Hoje em dia, temos um quadro interessante. Parte do anarquismo (e da própria esquerda) do eixo Atlântico Norte continua a minimizar a questão nacional e, principalmente no caso dos anarquistas, a confundir as lutas de libertação nacional com o nacionalismo. Por outro lado, uma crescente influência (curiosamente, muitas vezes por influência dos EUA e da Europa ocidental) de perspectivas teóricas decoloniais, pós-coloniais e outras que, se por um lado fazem críticas acertadas do eurocentrismo, por outro frequentemente caem no pós-modernismo, nos nacionalismos e acabam tendo uma influência restrita em termos práticos.

Para nós, tudo isso fica evidente quando analisamos o genocídio que o estado de Israel está promovendo neste momento contra a população palestina. O sionismo que subsidia o governo israelense é uma doutrina colonialista e racista, e estamos presenciando em tempo real um massacre sem precedentes, que tem que ser denunciado e combatido com toda a força necessária. É óbvio isso não é uma crítica ao povo judeu, e nem uma forma de antissemitismo, visto que, dentre os judeus, houve e há outras doutrinas contrárias ao sionismo, e que muitos deles estão se posicionando contra o atual genocídio. O curioso é que muitos desses que adotam posições decoloniais, pós-coloniais etc. permanecem quietos em relação ao que está acontecendo na Faixa de Gaza e na Cisjordânia.

Temos que retomar no mundo todo essa tradição anticolonial e anti-imperialista anarquista. Isso será importante para combater não apenas o sionismo israelense, mas também o imperialismo estadunidense. Entre outras coisas, isso também fará com que os anarquistas melhorem suas análises e posições frente à guerra entre Rússia e Ucrânia.

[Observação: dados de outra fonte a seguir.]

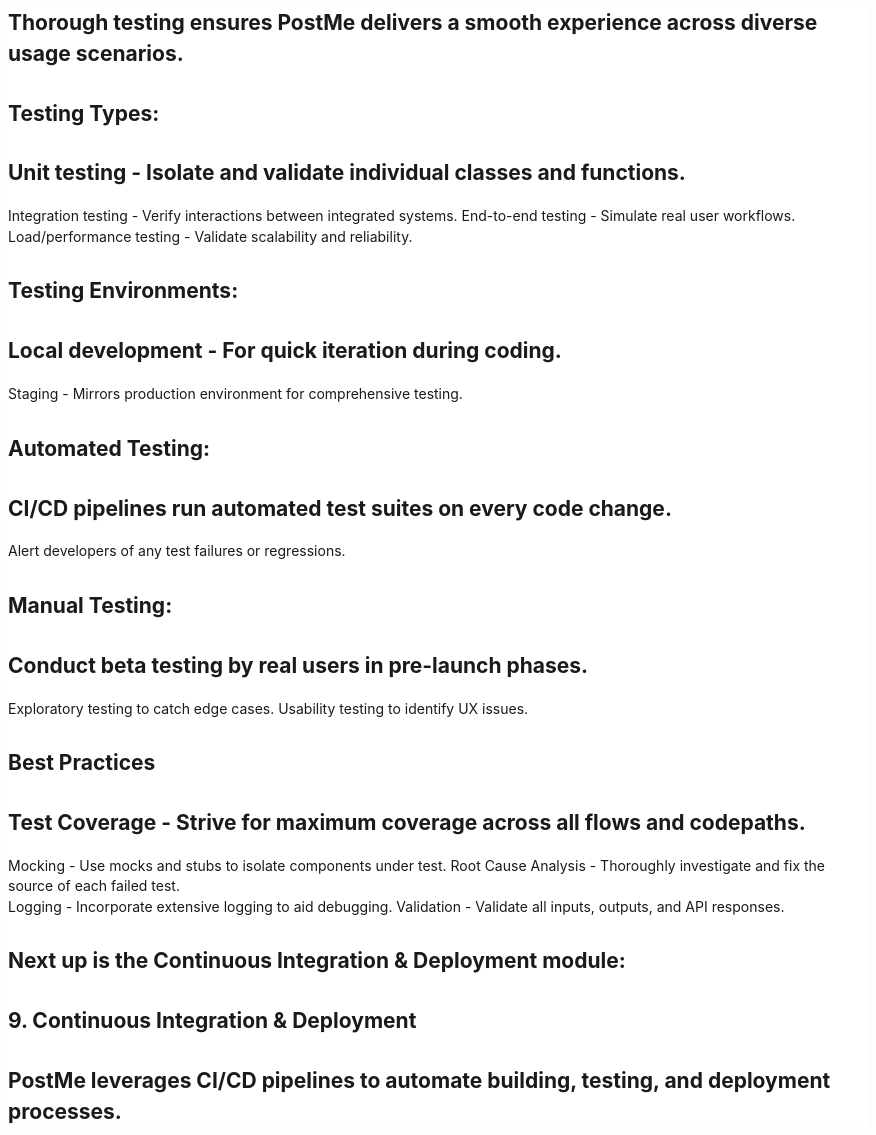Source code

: ## Thorough testing ensures PostMe delivers a smooth experience across diverse usage scenarios.

## Testing Types:

## Unit testing - Isolate and validate individual classes and functions.  
Integration testing - Verify interactions between integrated systems.
End-to-end testing - Simulate real user workflows.
Load/performance testing - Validate scalability and reliability.

## Testing Environments:

## Local development - For quick iteration during coding.
Staging - Mirrors production environment for comprehensive testing.

## Automated Testing:

## CI/CD pipelines run automated test suites on every code change.
Alert developers of any test failures or regressions.

## Manual Testing: 

## Conduct beta testing by real users in pre-launch phases. 
Exploratory testing to catch edge cases.
Usability testing to identify UX issues. 

## Best Practices

## Test Coverage - Strive for maximum coverage across all flows and codepaths.
Mocking - Use mocks and stubs to isolate components under test.
Root Cause Analysis - Thoroughly investigate and fix the source of each failed test.  
Logging - Incorporate extensive logging to aid debugging.
Validation - Validate all inputs, outputs, and API responses.

## Next up is the Continuous Integration & Deployment module:

## 9. Continuous Integration & Deployment

## PostMe leverages CI/CD pipelines to automate building, testing, and deployment processes.
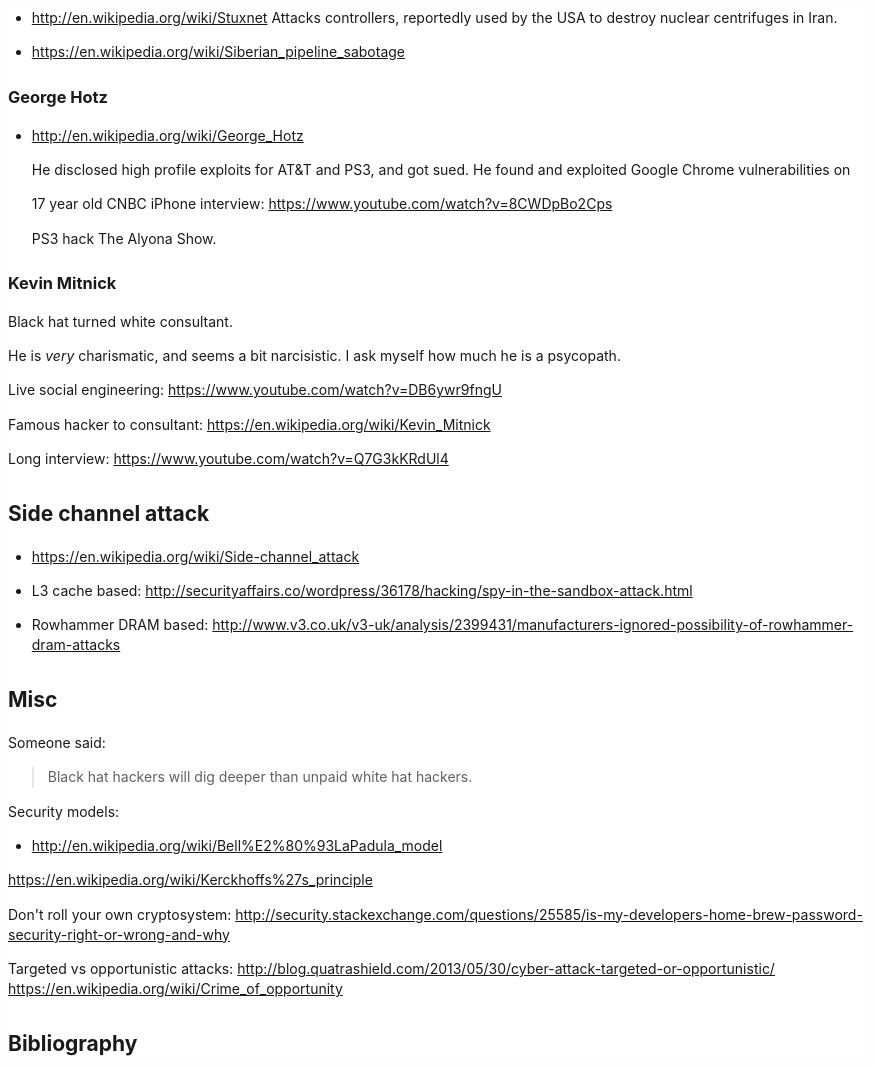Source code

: -   <http://en.wikipedia.org/wiki/Stuxnet> Attacks controllers, reportedly used by the USA to destroy nuclear centrifuges in Iran.

-   <https://en.wikipedia.org/wiki/Siberian_pipeline_sabotage>

### George Hotz

-   <http://en.wikipedia.org/wiki/George_Hotz>

    He disclosed high profile exploits for AT&T and PS3, and got sued. He found and exploited Google Chrome vulnerabilities on 

    17 year old CNBC iPhone interview: <https://www.youtube.com/watch?v=8CWDpBo2Cps>

    PS3 hack The Alyona Show.

### Kevin Mitnick

Black hat turned white consultant.

He is *very* charismatic, and seems a bit narcisistic. I ask myself how much he is a psycopath.

Live social engineering: <https://www.youtube.com/watch?v=DB6ywr9fngU>

Famous hacker to consultant: <https://en.wikipedia.org/wiki/Kevin_Mitnick>

Long interview: <https://www.youtube.com/watch?v=Q7G3kKRdUl4>

## Side channel attack

- <https://en.wikipedia.org/wiki/Side-channel_attack>

- L3 cache based: <http://securityaffairs.co/wordpress/36178/hacking/spy-in-the-sandbox-attack.html>

- Rowhammer DRAM based: <http://www.v3.co.uk/v3-uk/analysis/2399431/manufacturers-ignored-possibility-of-rowhammer-dram-attacks>

## Misc

Someone said:

> Black hat hackers will dig deeper than unpaid white hat hackers.

Security models:

- <http://en.wikipedia.org/wiki/Bell%E2%80%93LaPadula_model>

<https://en.wikipedia.org/wiki/Kerckhoffs%27s_principle>

Don't roll your own cryptosystem: <http://security.stackexchange.com/questions/25585/is-my-developers-home-brew-password-security-right-or-wrong-and-why>

Targeted vs opportunistic attacks: <http://blog.quatrashield.com/2013/05/30/cyber-attack-targeted-or-opportunistic/> <https://en.wikipedia.org/wiki/Crime_of_opportunity>

## Bibliography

Por exemplo, tem sido comum na esquerda mundial (e mesmo em setores do anarquismo) assumir as posições do imperialismo dos EUA na região e defender a Ucrânia acriticamente; e também apoiar sem crítica os interesses imperialistas da Rússia na região, pois isso seria uma forma de minar o imperialismo norte-americano...

Em suma, é necessário retomar a tradição anarquista anticolonial, anti-imperialista e de libertação nacional, fazendo com que seja possível compreender a realidade e adotar formas de intervenção política baseadas em pressupostos libertários, revolucionários, classistas e internacionalistas.